A different lender found similar support, on this occasion from the Court of Appeal, when a guarantor sought to invalidate a statutory demand made against it by the lender in White v Davenham Trust Ltd [2011] EWCA Civ 747 (28 June 2011). The guarantor called on the court's decision in John Remblance v Octagon Assets Limited to argue that it was unjust for the lender to pursue it before the lender was able (under the relevant insolvency rules) to issue a demand against the borrower. The Court of Appeal dismissed the appeal and in doing so supported the principle that a lender is free to exercise, or decline to exercise, its rights under the security and guarantees in whichever manner it may choose.

The case of Black Ant Co Ltd (in administration) [2014] EWHC 1161 (Ch) (15 April 2014) had lenders up and down the country breathing a sigh of relief when the High Court found that the restatement of an existing facility and the rolling-up of unpaid interest and fees did not cause of loss of ranking under the 'anti-tacking' provisions of the Land Registration Act 2002.

The borrower in this case was asked by the lender to execute new facility letters in respect of an existing facility which included amounts of unpaid interest and fees within the new principal amount. On the administration of the borrower, a competing creditor argued that the replacement of the facility letters constituted a deemed repayment and new borrowing of the existing facilities and that the rolling-up of interest and fees in particular was a further advance that the lender was not obliged under the terms of the original documentation to make. Had they found support, these arguments would have caused a loss of priority for the lender's charge but the court found that there was little documentary evidence to make the argument and looked to the commercial nature of the transaction between borrower and lender to find that the obvious purpose of the new facility was to subject the existing advance to the lender's updated terms and not to advance new money.

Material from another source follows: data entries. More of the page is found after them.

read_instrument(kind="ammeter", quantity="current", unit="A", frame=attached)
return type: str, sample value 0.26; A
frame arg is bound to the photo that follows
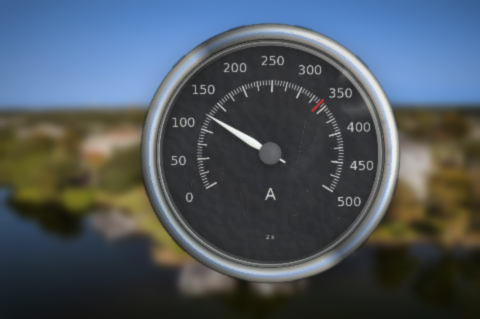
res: 125; A
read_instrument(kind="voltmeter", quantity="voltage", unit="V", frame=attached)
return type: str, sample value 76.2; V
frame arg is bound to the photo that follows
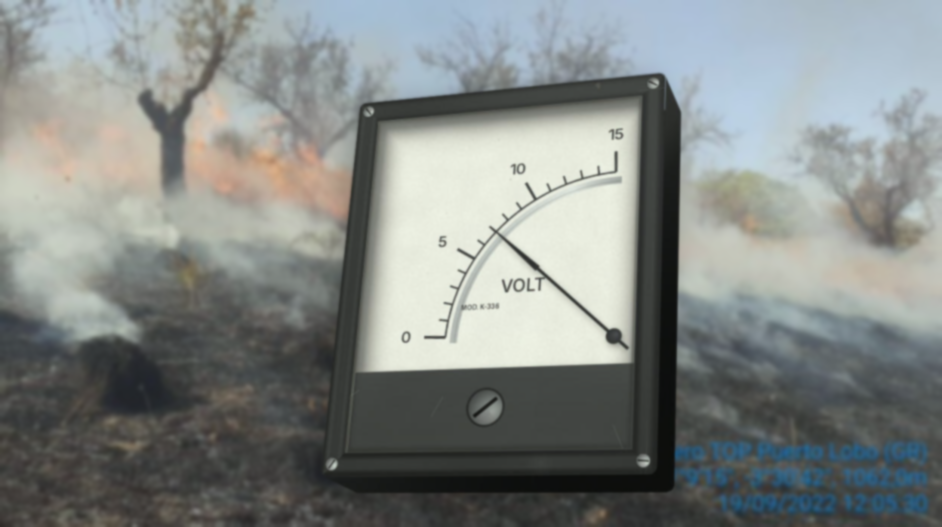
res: 7; V
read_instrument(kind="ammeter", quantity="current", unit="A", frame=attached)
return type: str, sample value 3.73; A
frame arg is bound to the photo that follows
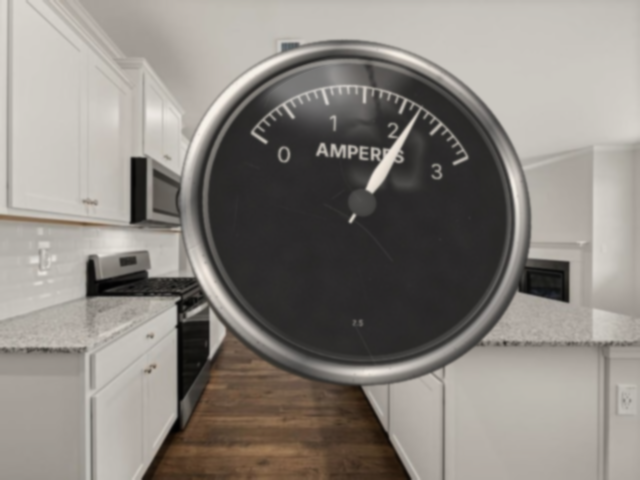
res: 2.2; A
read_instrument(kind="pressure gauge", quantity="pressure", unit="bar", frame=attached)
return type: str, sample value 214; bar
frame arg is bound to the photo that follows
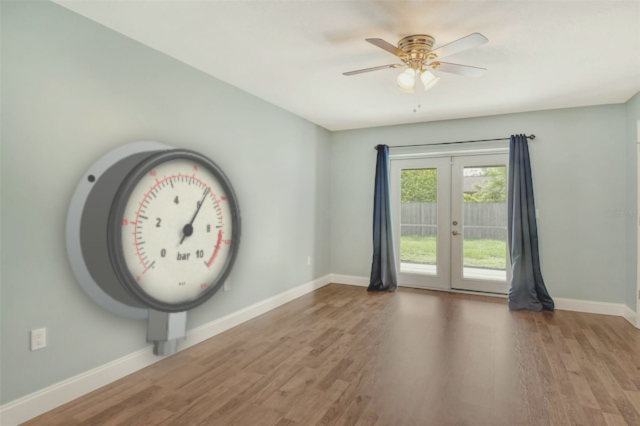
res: 6; bar
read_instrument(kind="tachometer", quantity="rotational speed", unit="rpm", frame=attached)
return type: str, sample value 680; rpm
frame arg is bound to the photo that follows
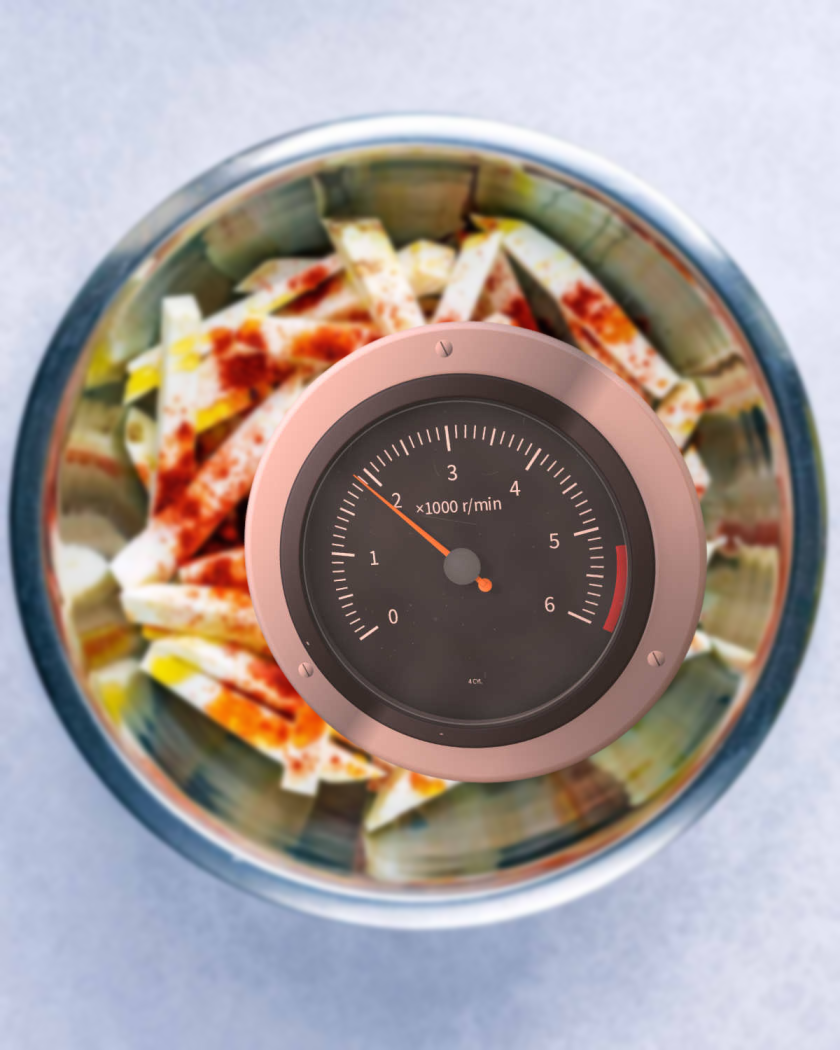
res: 1900; rpm
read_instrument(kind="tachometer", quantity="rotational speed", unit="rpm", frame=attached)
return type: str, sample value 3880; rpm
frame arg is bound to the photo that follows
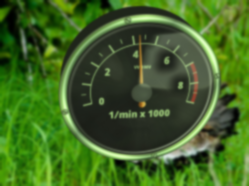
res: 4250; rpm
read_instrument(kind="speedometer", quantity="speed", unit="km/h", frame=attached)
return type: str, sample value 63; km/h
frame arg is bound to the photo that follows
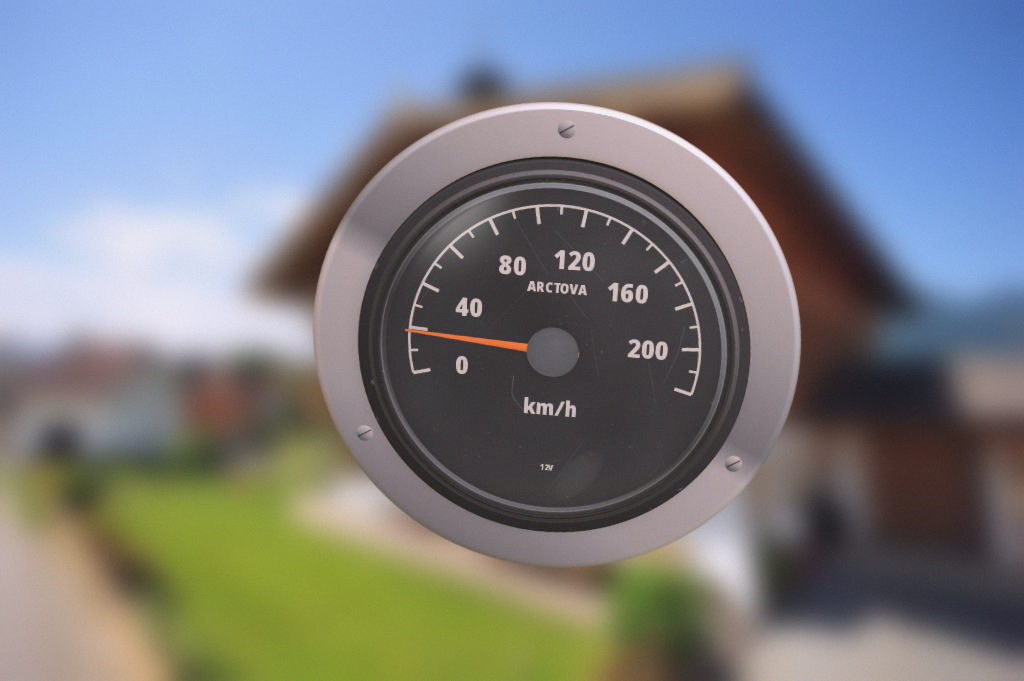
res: 20; km/h
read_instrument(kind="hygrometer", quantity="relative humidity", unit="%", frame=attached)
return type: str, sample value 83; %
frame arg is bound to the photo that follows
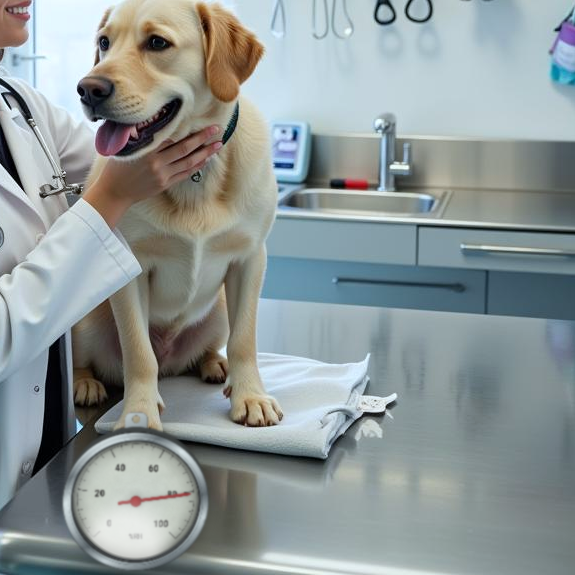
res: 80; %
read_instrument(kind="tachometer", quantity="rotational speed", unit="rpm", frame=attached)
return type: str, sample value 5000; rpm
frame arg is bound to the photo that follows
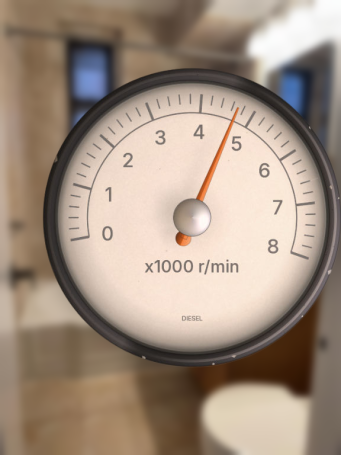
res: 4700; rpm
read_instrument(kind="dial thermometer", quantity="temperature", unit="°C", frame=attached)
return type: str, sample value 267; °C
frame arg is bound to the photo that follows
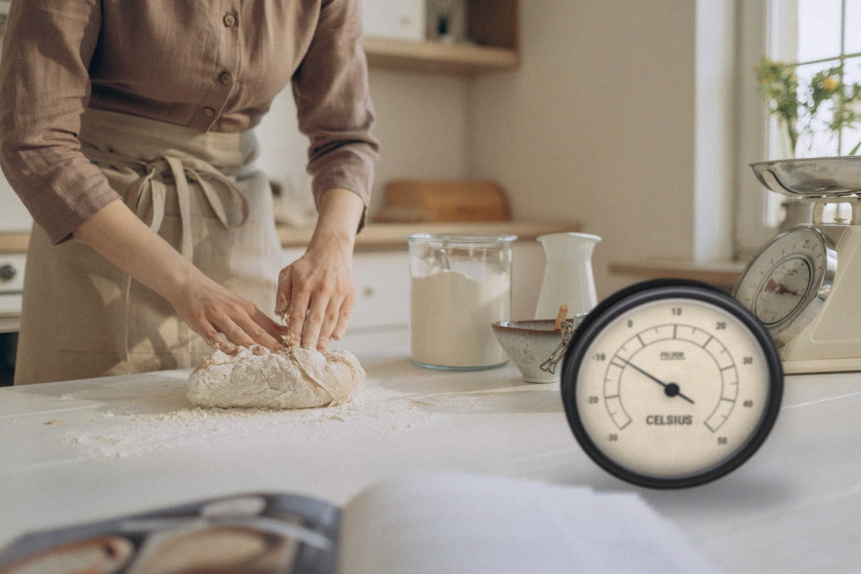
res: -7.5; °C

The decision in Black Ant was appealed by the second chargeholder in Urban Ventures Ltd v Thomas and others [2016] EWCA Civ 30 (29 January 2016) allowing the Court of Appeal to make a ruling on the point. The chargeholder pointed to a clause in the new agreements purporting to cancel the existing facilities to again make the argument that facility documentation had been replaced by a new contract and consequentially a new loan had been advanced.

Adding further support to the commercial practices of lenders, the Court of Appeal held that the question of whether there was a new advance was not answered by determining whether the new facility document was a variation or a wholesale replacement of the existing document. The principal and interest were contemplated by the original facility agreement and without an express agreement between the parties for the repayment and re-lending of the loan (or the unpaid interest), the sums could not be considered a new advance. The court did acknowledge that fees charged on subsequent renewals would need to be considered carefully and separately to see if they were contemplated by the original agreement; some fees payable under the terms of a renewal will constitute new advances for the purposes of the anti-tacking provisions.

While the above cases may indicate a slight change in approach by the courts, lenders should continue to take great care when taking security and guarantees. The absence of intercreditor documentation continues to be the source of many disputes between creditors both inside and outside of the courts and we continue to recommend that the intercreditor relationship is formally documented.


This document is for informational purposes only and does not constitute legal advice. It is recommended that specific professional advice is sought before acting on any of the information given.